А в простенке у двери — два рисунка, прелестных своей свежестью, прозрачной чистотой. Узнаю в них Замоскворечье, но в ракурсе своеобычном, неожиданном. Это сегодняшнее, молодое и по теме, по манере — московское. Это рисовал сын Лавренева, Андрей, семнадцатилетний, обещавший. Вот в рамке его портрет-фотография. Похож на отца очень, и лицо такое же удлиненное, и глаза крупные, печальные — такие на фотографии Лавренева к «Избранному», изданному после смерти, последней фотографии. Свешивается прикрепленная к рамке прядь сыновних волос, тоненькая, светлая. Ушел из жизни на исходе войны. Но не от немецкой пули, не в бою — так было бы тяжело, но все-таки, наверно, легче. Застрелился. Нелепо, в Москве, в Лаврушинском, когда все вокруг жило предчувствием близкой победы, — несчастная любовь, — и вот прядь волос отцу на память, а еще — удар в сердце, от которого не оправиться до конца дней. Любил сына, очень верил в него и теперь все не хотел с ним расставаться; повесил портрет над пишущей машинкой и на даче, над рабочим столом. Два года после несчастья все ходил погасший, с глазами, глядящими в себя; в новогоднюю ночь, среди шума, грохота джаза, глядя на карусель танцующих пар, сказал мне вдруг: «Пора». — «Домой?» — «Нет, совсем». Ночами все ворочался в своем кабинете, вставал, бродил по квартире, старые рукописи листал, к машинке присаживался: не спалось, не писалось; себя корил: недоглядел, проглядел; надо бы тесней быть с ним, с сыном, быть не только отцом — другом, поверенным его души, тогда, быть может, быть может...
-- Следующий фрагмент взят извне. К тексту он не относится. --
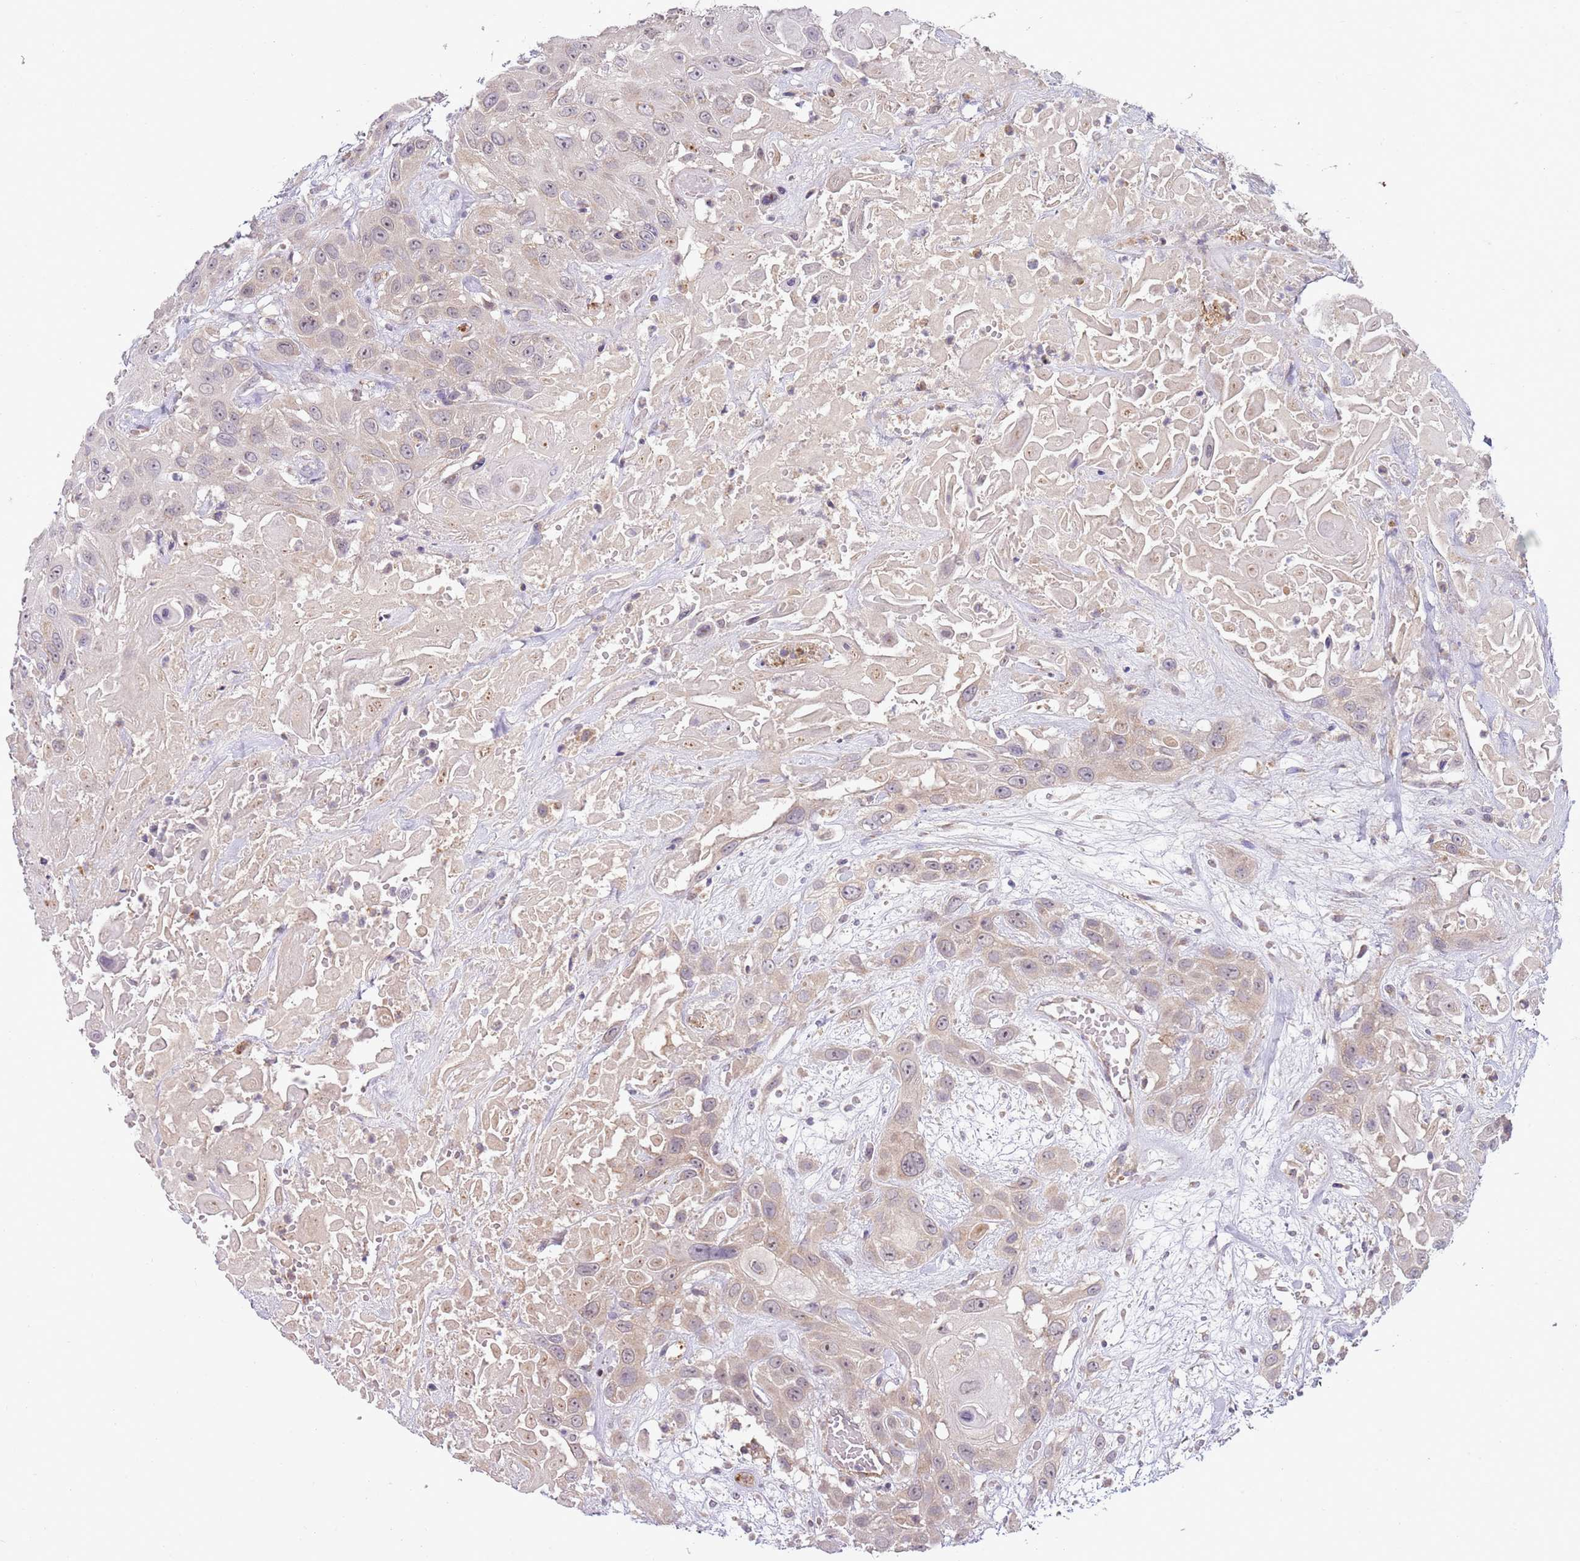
{"staining": {"intensity": "negative", "quantity": "none", "location": "none"}, "tissue": "head and neck cancer", "cell_type": "Tumor cells", "image_type": "cancer", "snomed": [{"axis": "morphology", "description": "Squamous cell carcinoma, NOS"}, {"axis": "topography", "description": "Head-Neck"}], "caption": "High power microscopy histopathology image of an IHC micrograph of head and neck cancer, revealing no significant positivity in tumor cells. (Immunohistochemistry (ihc), brightfield microscopy, high magnification).", "gene": "SKOR2", "patient": {"sex": "male", "age": 81}}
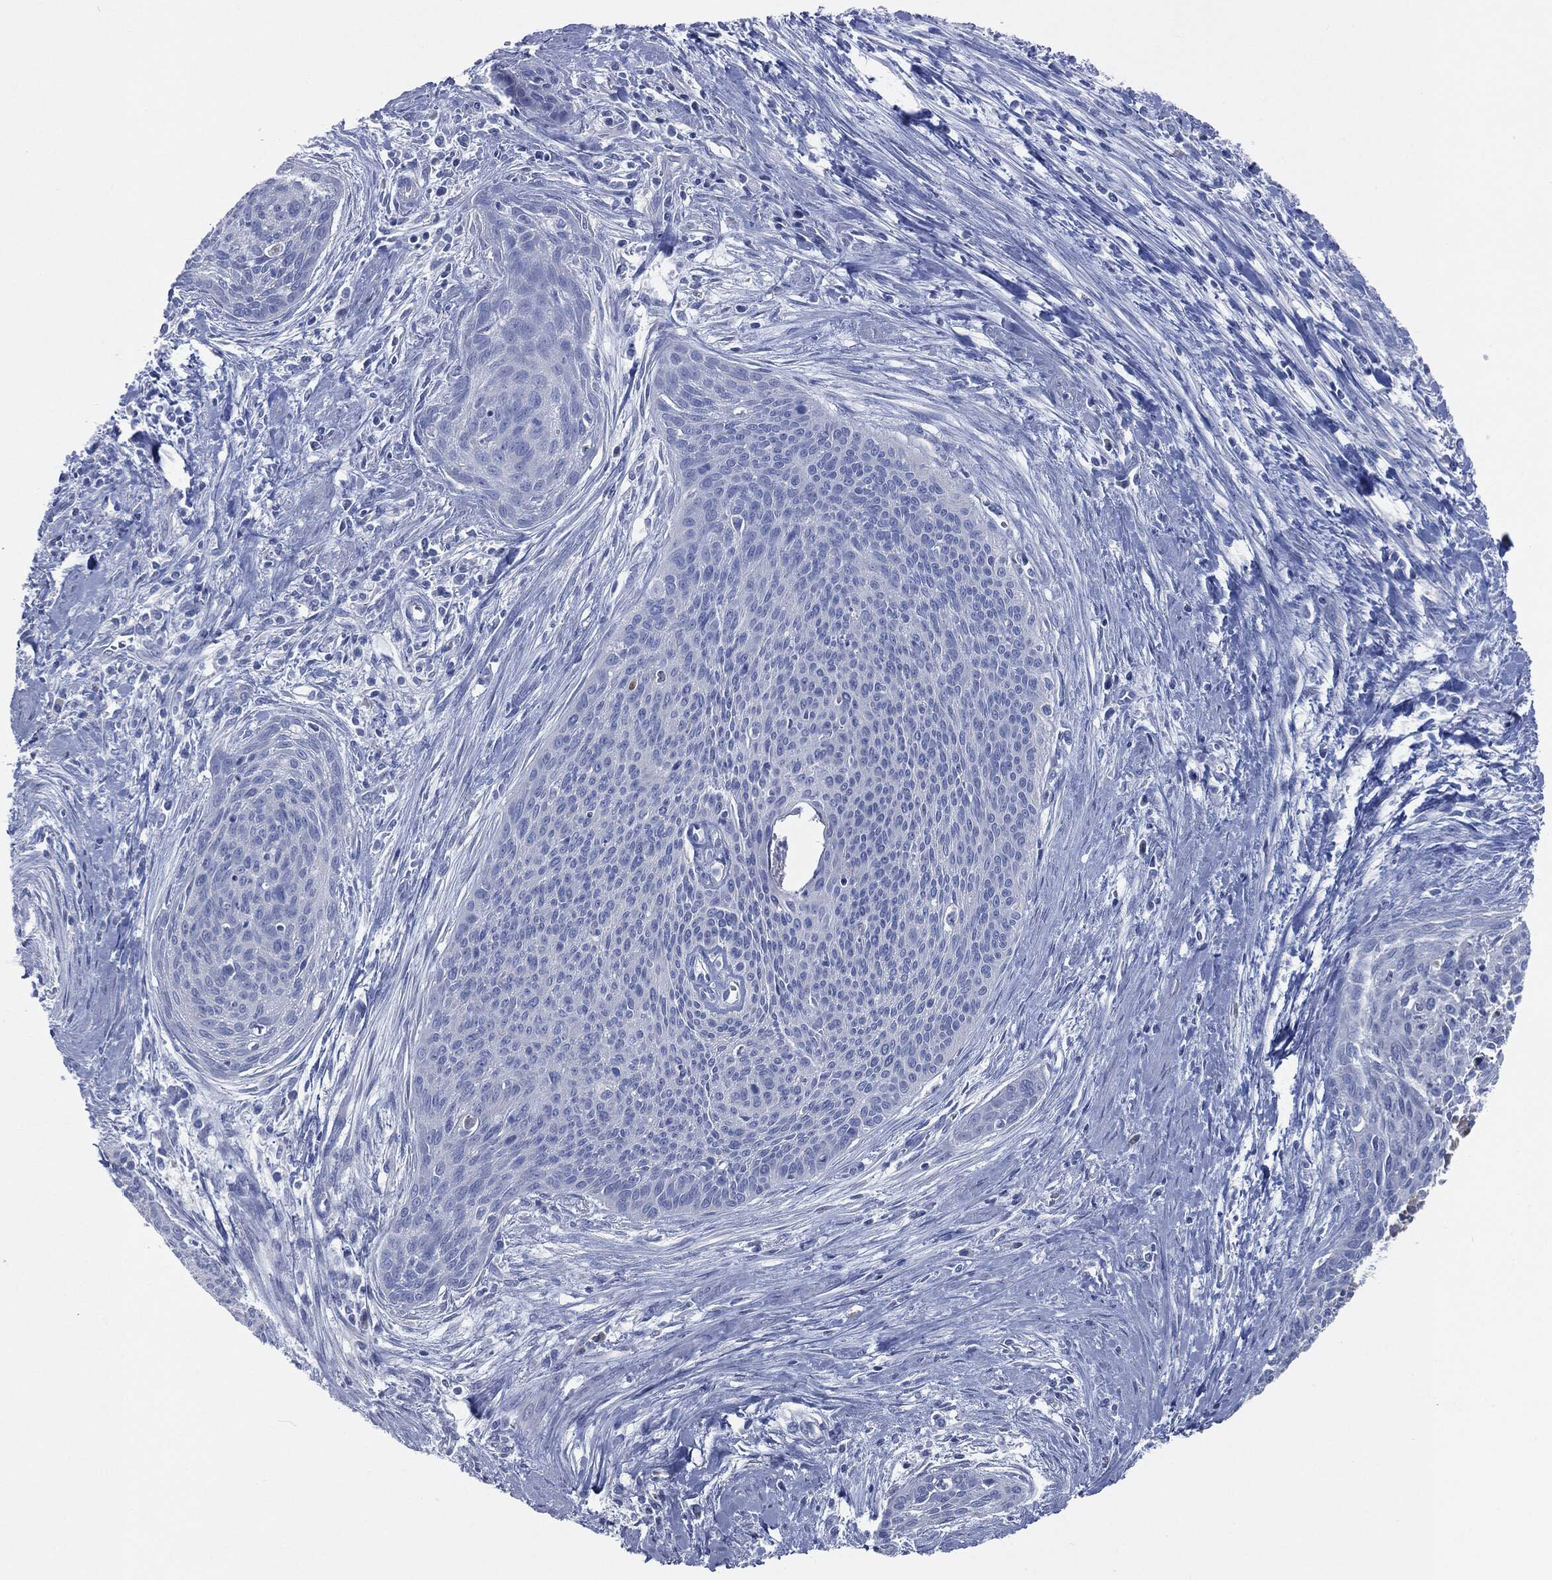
{"staining": {"intensity": "negative", "quantity": "none", "location": "none"}, "tissue": "cervical cancer", "cell_type": "Tumor cells", "image_type": "cancer", "snomed": [{"axis": "morphology", "description": "Squamous cell carcinoma, NOS"}, {"axis": "topography", "description": "Cervix"}], "caption": "Tumor cells show no significant expression in cervical squamous cell carcinoma. (Brightfield microscopy of DAB (3,3'-diaminobenzidine) immunohistochemistry at high magnification).", "gene": "CAV3", "patient": {"sex": "female", "age": 55}}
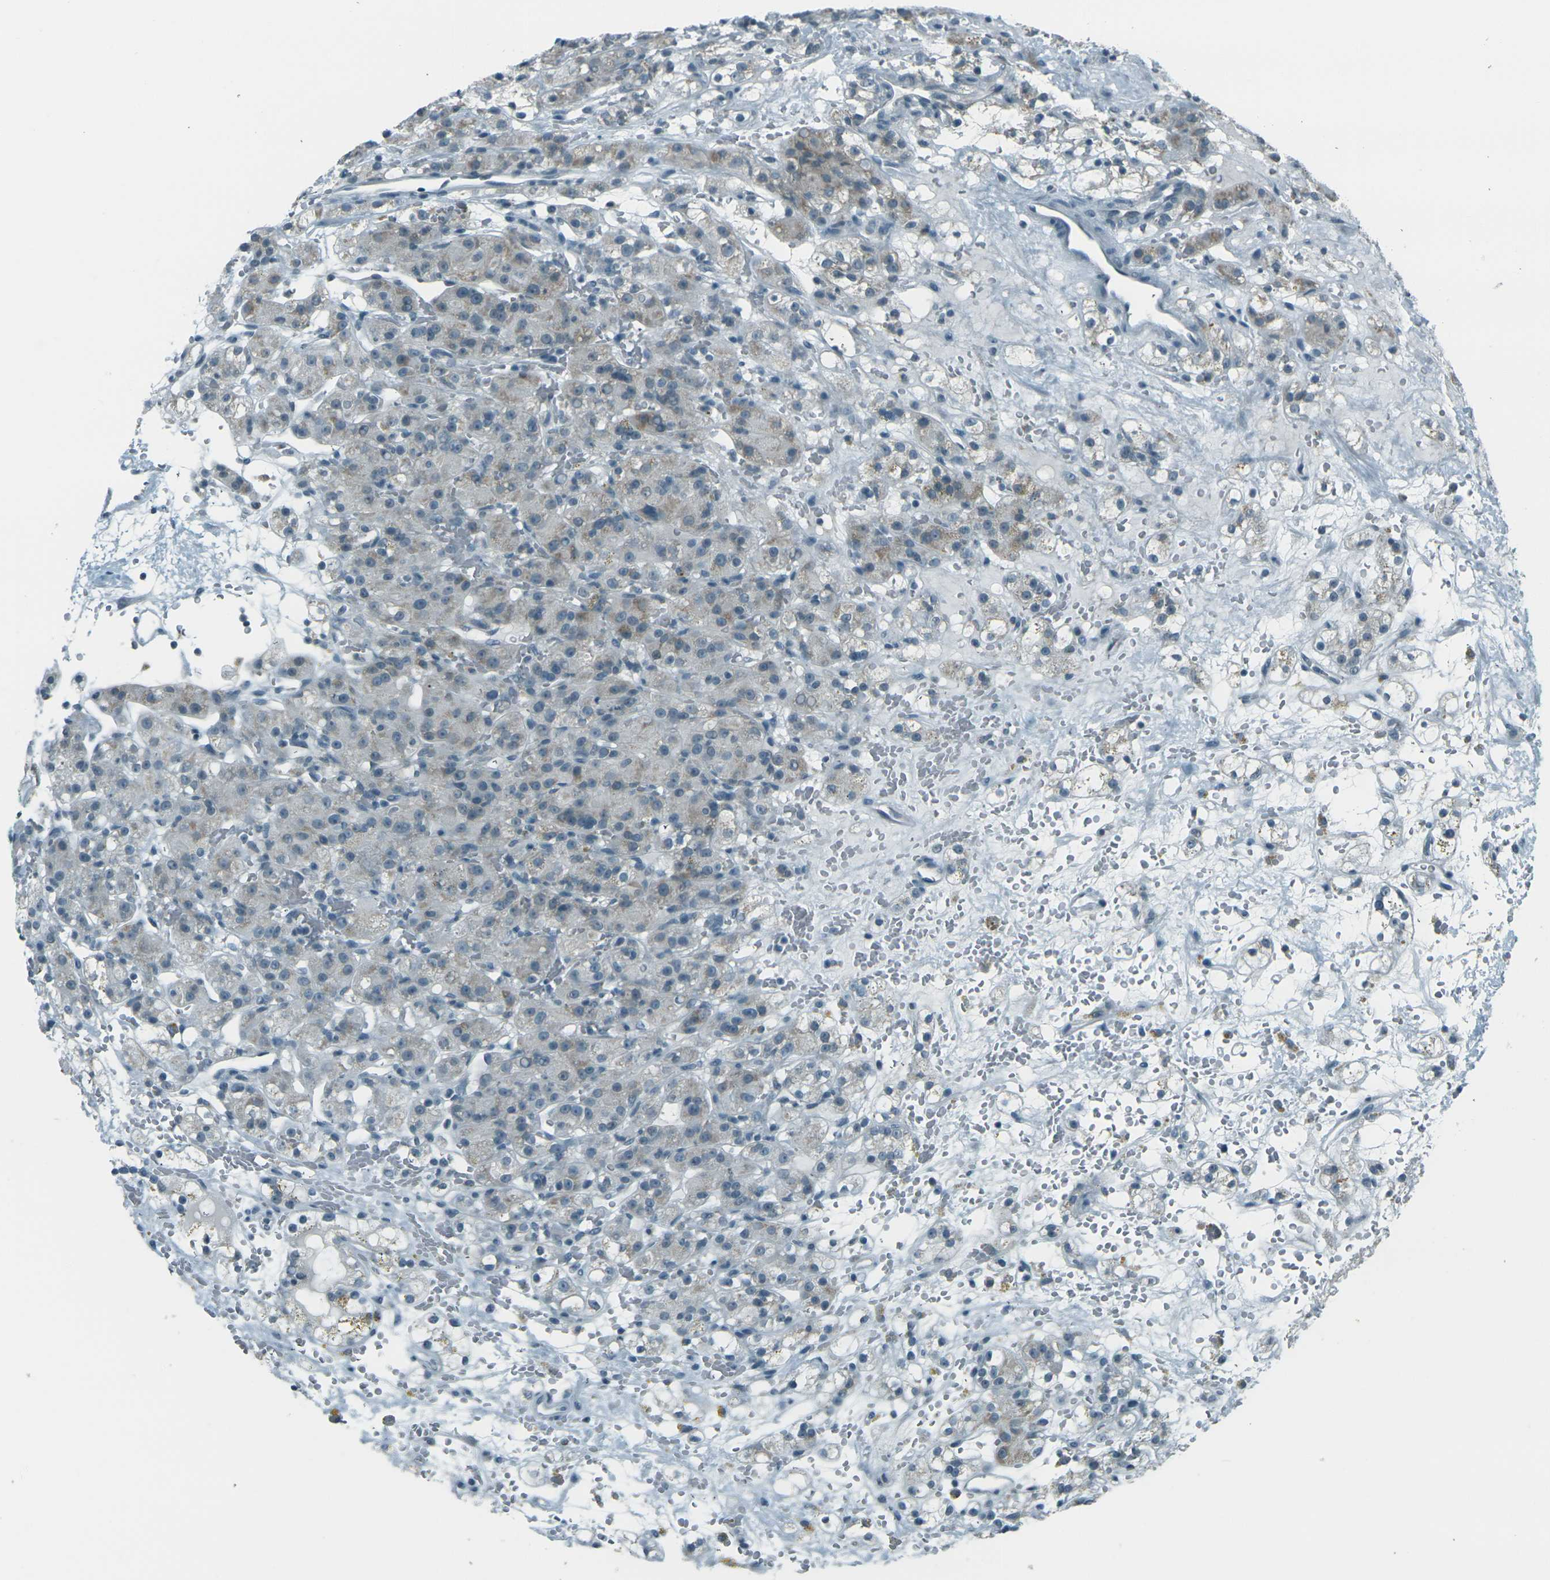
{"staining": {"intensity": "weak", "quantity": "<25%", "location": "cytoplasmic/membranous"}, "tissue": "renal cancer", "cell_type": "Tumor cells", "image_type": "cancer", "snomed": [{"axis": "morphology", "description": "Adenocarcinoma, NOS"}, {"axis": "topography", "description": "Kidney"}], "caption": "Immunohistochemical staining of renal cancer reveals no significant staining in tumor cells. (DAB (3,3'-diaminobenzidine) IHC with hematoxylin counter stain).", "gene": "H2BC1", "patient": {"sex": "male", "age": 61}}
Близ сыновнего портрета — мари́на, волны грозового, нелюдимого моря.
Она не одна тут, эта марина; море смотрит со стен и иное — сверкающее, южное, полное радости бытия.
Море он знал и любил — разное.
Море, корабли, флот.
Вот и натюрморт — не ваза с фруктами и не графин с хризантемами — морская черная фуражка, перчатки, кортик, ремни с золочеными пряжками. Сам рисовал — и с натуры: личную флотскую амуницию.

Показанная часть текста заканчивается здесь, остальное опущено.